Kierowcy katowickich autobusów są zaniepokojeni falą niechęci, jaką odczuwają ze strony pasażerów po sobotnim dramacie. - Ludzie się nam teraz przyglądają, jakby w każdym z nas widzieli zagrożenie. Przecież to widać. Do tej pory pasażerowie potrafili na nas nawrzeszczeć, bo okno było otwarte i komuś wiało albo że nie mam drobnych do wydania za bilet. Nie ma rozmowy, od razu jest krzyk i wulgaryzmy. I takich sytuacji są setki, głowa nie wytrzymuje. A co będzie teraz? - zastanawiali się w rozmowie z "GW".

Śmiertelne potrącenie nastolatki w Katowicach. Młoda kobieta zginęła na miejscu

Nagrania, na których zarejestrowano wypadek pokazują, że na ulicy wywiązała się bójka. Do biorącej w niej udział grupki podjechał autobus. Prowadzący go kierowca zatrąbił, część osób zeszła z jezdni, inne zaś nie zareagowały. Mimo że na drodze wciąż przebywali ludzie, autobus ruszył i z impetem uderzył w odwróconą tyłem młodą kobietę. Basia zginęła na miejscu.
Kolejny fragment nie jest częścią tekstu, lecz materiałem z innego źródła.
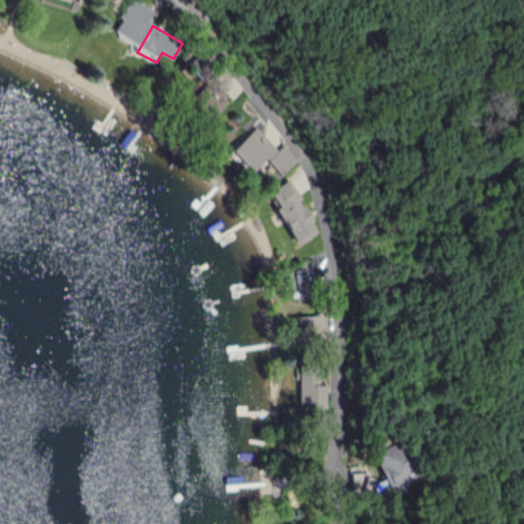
[(216,68),(202,52),(188,66),(204,81),(216,68)]
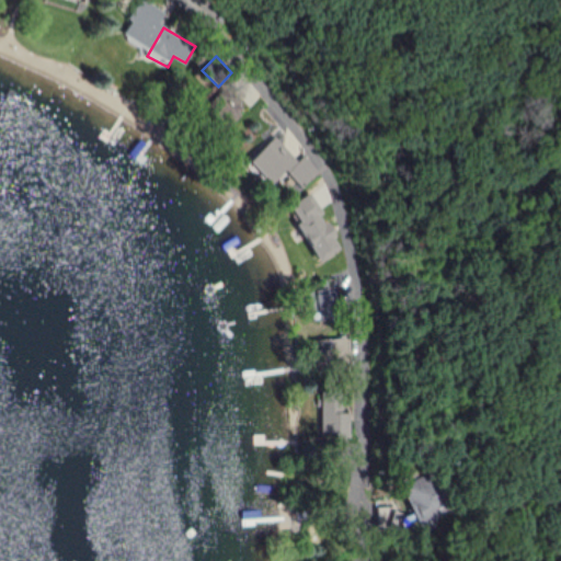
[(307,155),(298,161),(281,138),(251,160),(271,186),(290,172),(301,186),(320,172),(307,155)]
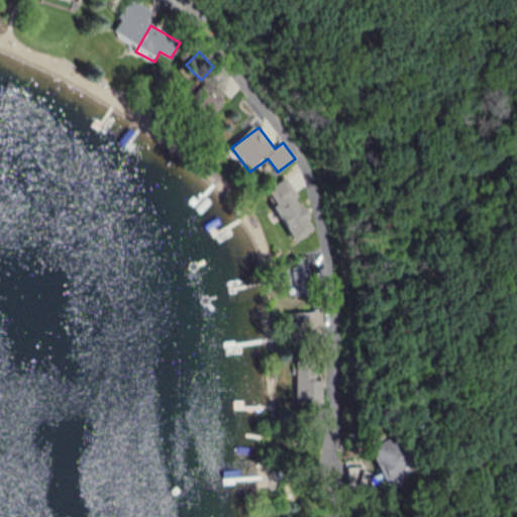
[(305,219),(291,186),(274,193),(288,226),(305,219)]
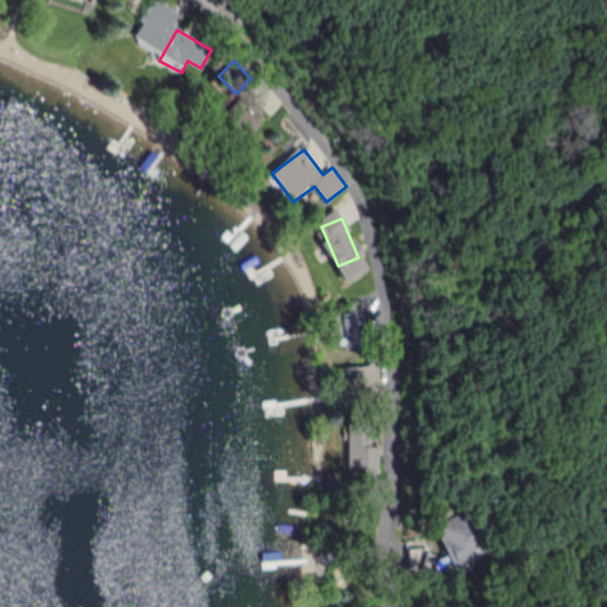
[(369,314),(334,314),(334,331),(347,331),(347,345),(369,345),(369,314)]
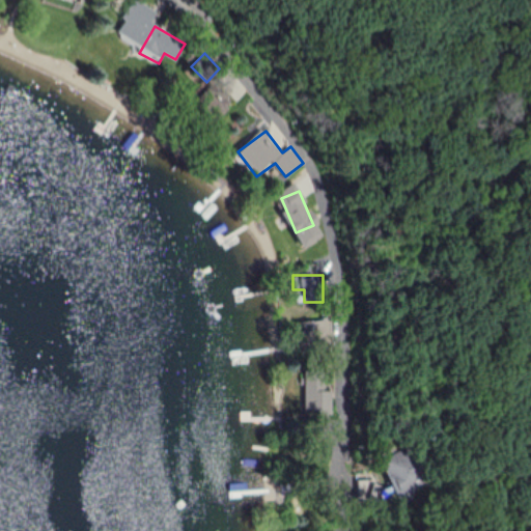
[(336,351),(332,316),(298,322),(302,355),(336,351)]
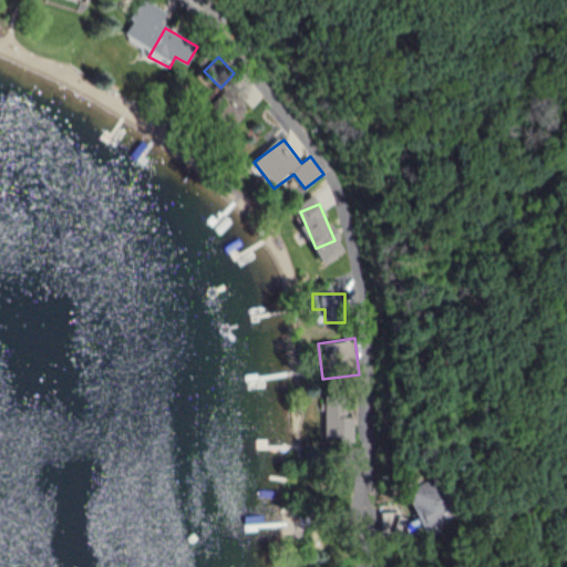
[(356,441),(356,414),(349,414),(349,394),(328,394),(328,441),(356,441)]
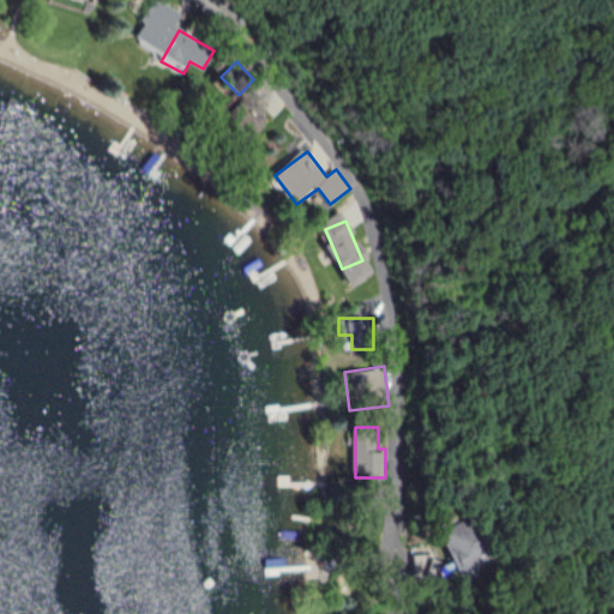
[(458,572),(498,557),(482,515),(443,530),(458,572)]
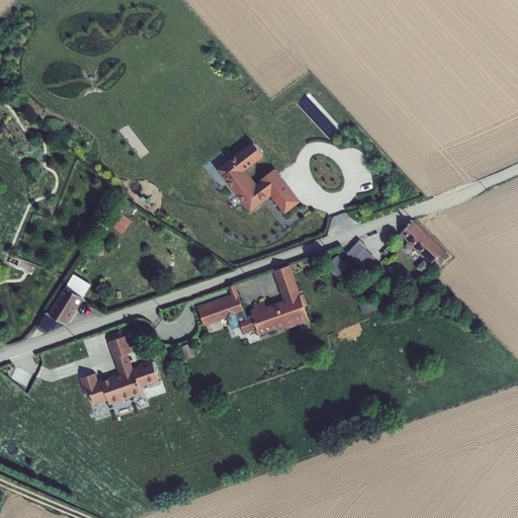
[(218,164),(249,211),(273,195),(284,212),(301,201),(278,165),(256,180),(247,167),(264,156),(254,140),(218,164)]
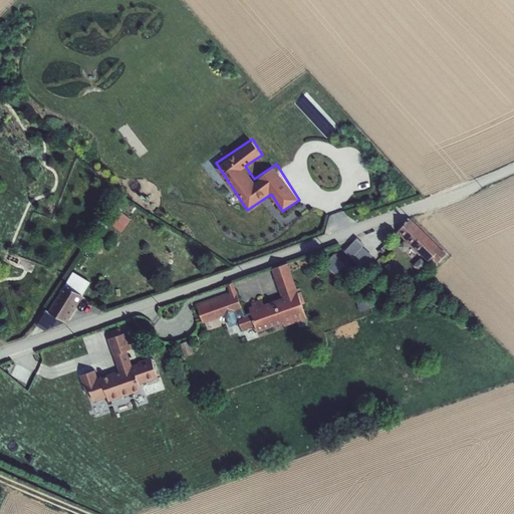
[(123,231),(134,217),(119,207),(109,221),(123,231)]
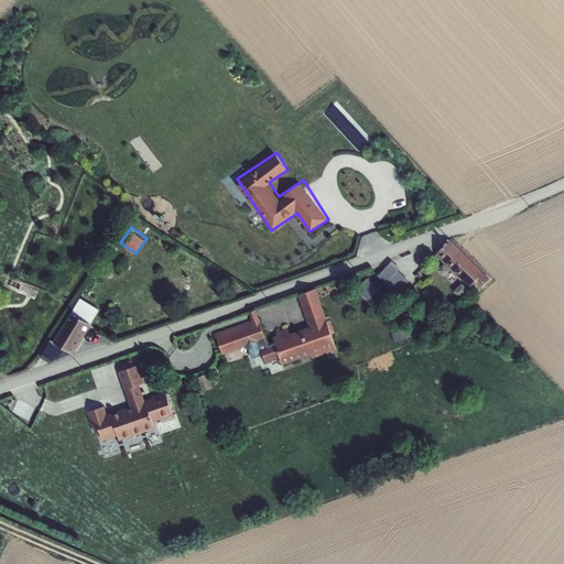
[(468,285),(479,275),(485,281),(490,275),(452,236),(436,251),(468,285)]
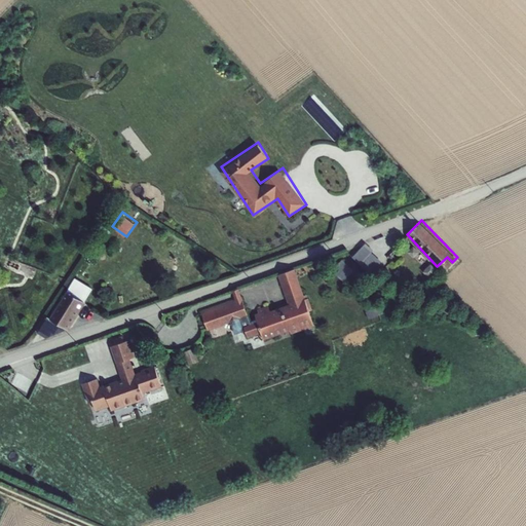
[(352,254),(370,272),(383,260),(366,241),(352,254)]
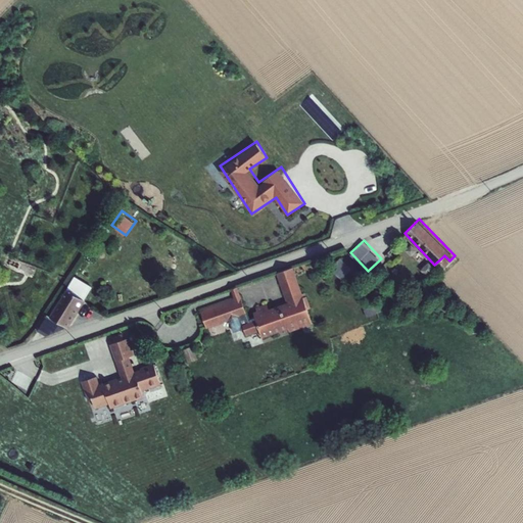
[(341,256),(331,267),(342,279),(353,268),(341,256)]
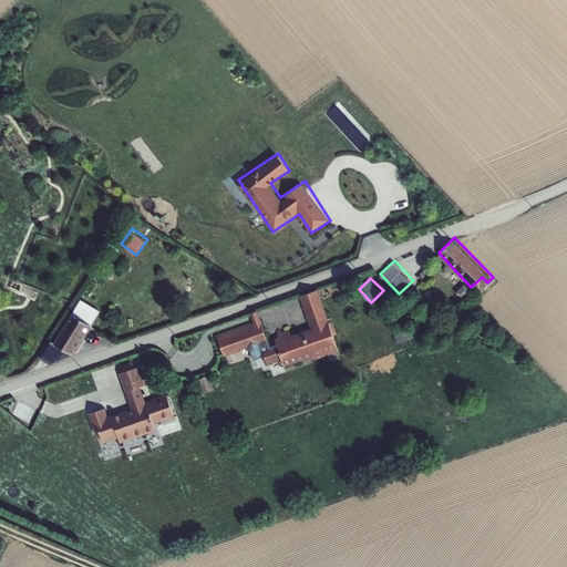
[(465,299),(475,287),(481,290),(486,284),(481,278),(473,288),(465,281),(457,292),(465,299)]
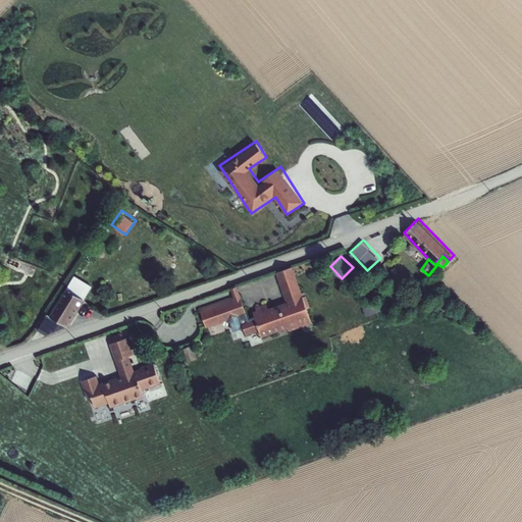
[(236,288),(229,290),(232,298),(199,310),(205,328),(228,320),(232,331),(241,329),(241,328),(243,328),(245,335),(259,331),(261,337),(286,328),(288,331),(311,323),(305,309),(309,308),(305,296),(302,297),(292,267),(275,273),(285,302),(267,309),(265,304),(255,307),(256,311),(252,312),(254,318),(247,320),(236,288)]
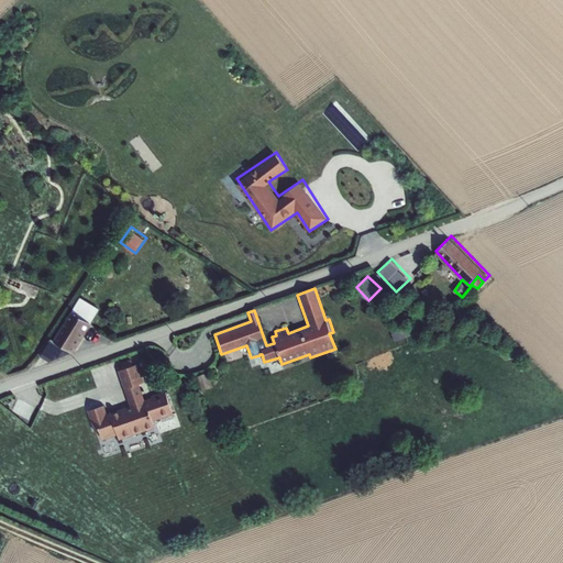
[(98,309),(80,298),(72,313),(70,312),(53,341),(50,340),(40,357),(48,363),(72,353),(73,354),(90,326),(90,324),(98,309)]
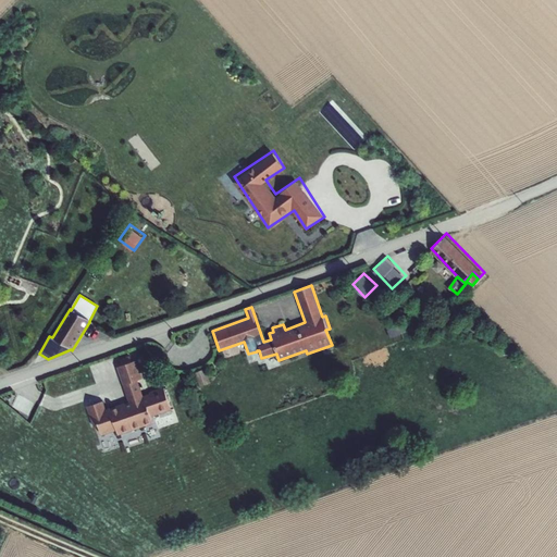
[(102,401),(86,407),(93,428),(98,426),(100,435),(116,430),(118,434),(153,423),(151,417),(172,410),(164,387),(148,393),(149,395),(145,396),(139,380),(143,379),(136,360),(132,362),(128,356),(121,359),(123,364),(116,367),(128,401),(104,409),(102,401)]
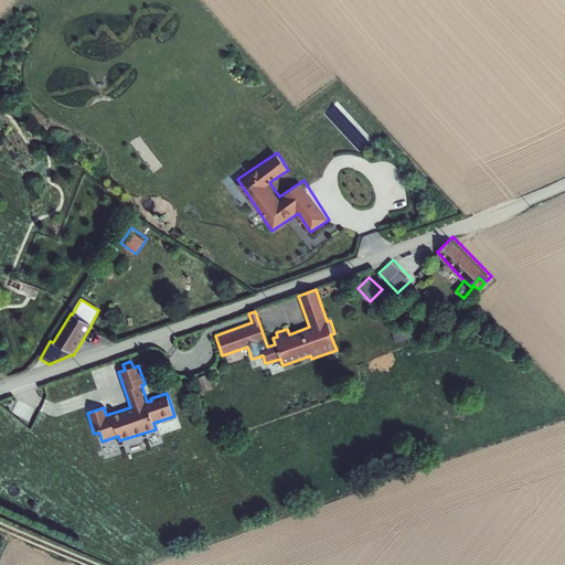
All buildings are outlined.
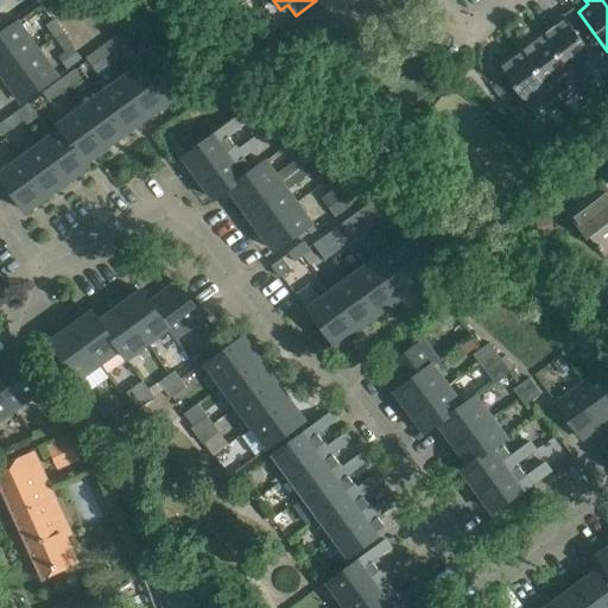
[(252,14),(244,4),(233,11),(241,23),(252,14)]
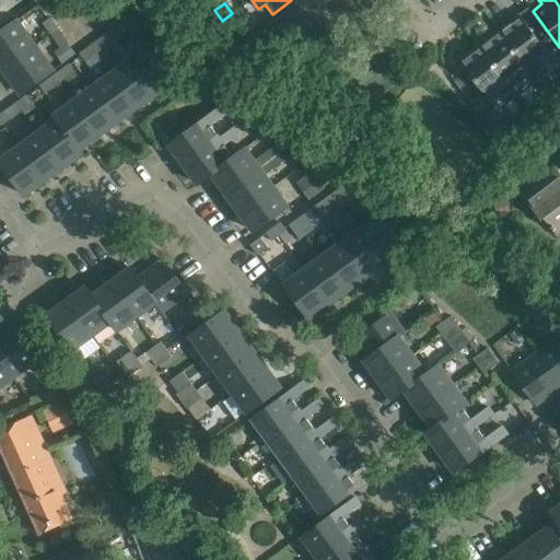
[(498,30),(525,66),(536,80),(547,71),(539,61),(537,63),(534,59),(545,51),(546,53),(556,45),(558,48),(559,47),(533,11),(532,11),(540,23),(532,31),(518,14),(498,30)]
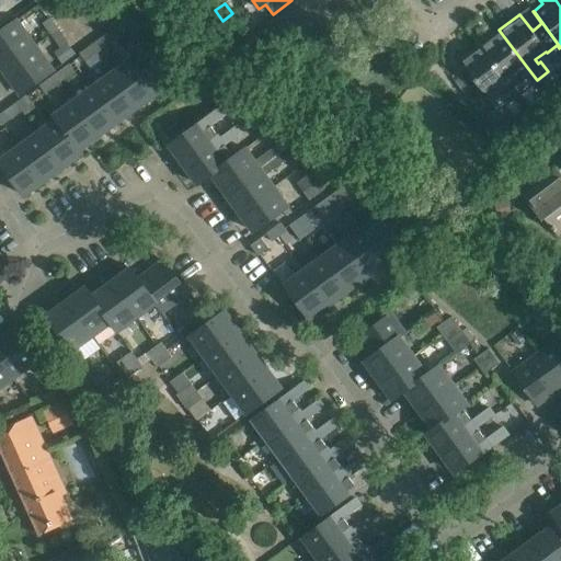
[(0,32),(0,66),(2,69),(35,45),(16,20),(0,32)]
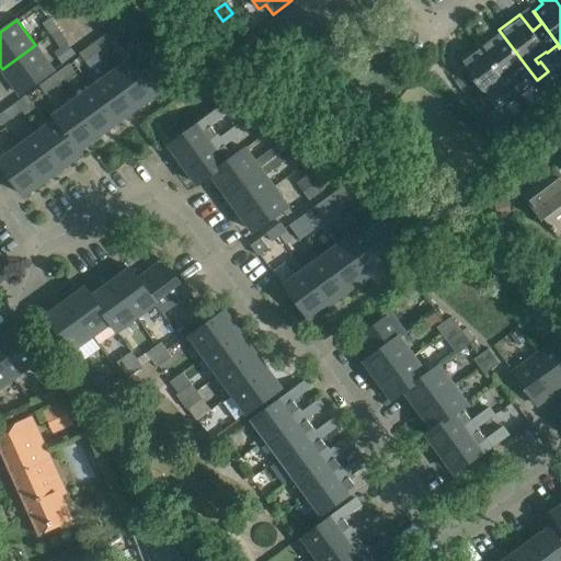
[(515,75),(526,66),(499,30),(479,45),(516,94),(527,87),(521,77),(518,79),(515,75)]
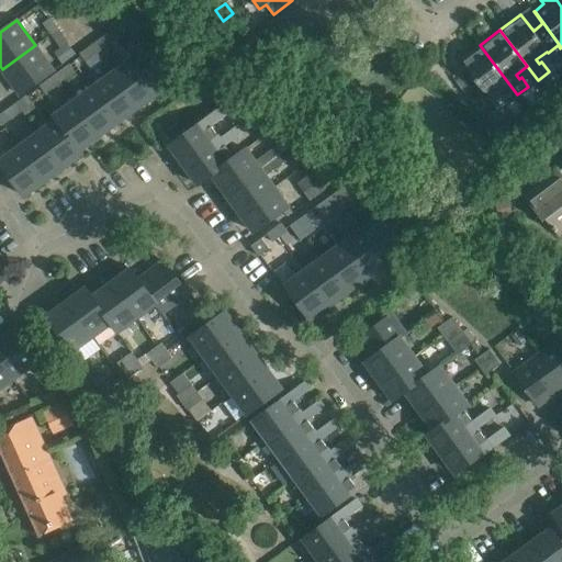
[(110,33),(91,45),(97,53),(115,40),(110,33)]
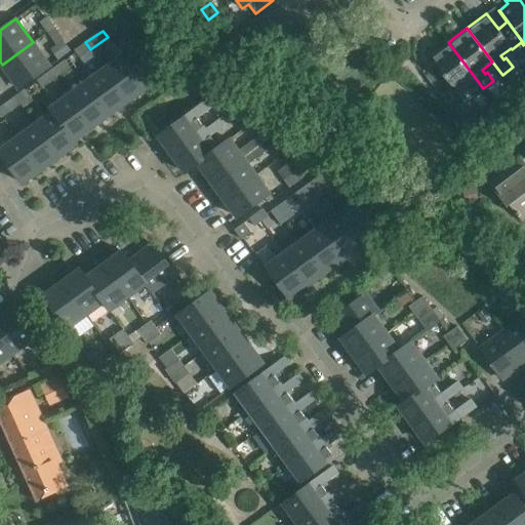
[(56,46),(51,49),(58,59),(65,54),(71,50),(64,41),(57,45),(56,46)]
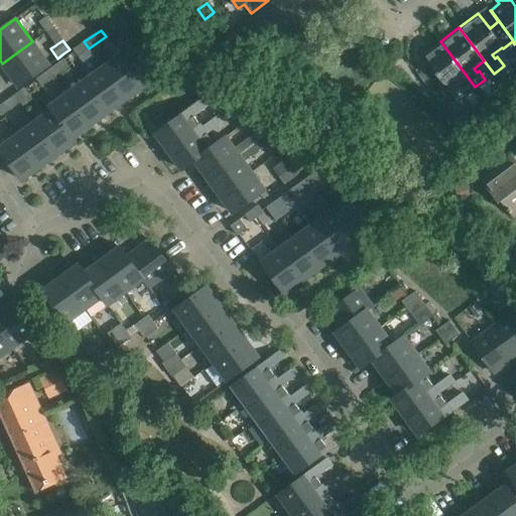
[(2,63),(19,87),(49,66),(32,41),(2,63)]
Aleksander Duda z Prokuratury Okręgowej w Katowicach przekazał "Faktowi", że "prowadzone będzie pod kątem udziału w ulicznej bójce". Bezpośrednio po wypadku przesłuchanych zostało 20 osób. Ich zeznania oraz nagrania świadków posłużą w ustaleniu kto doprowadził do awantury na ulicy.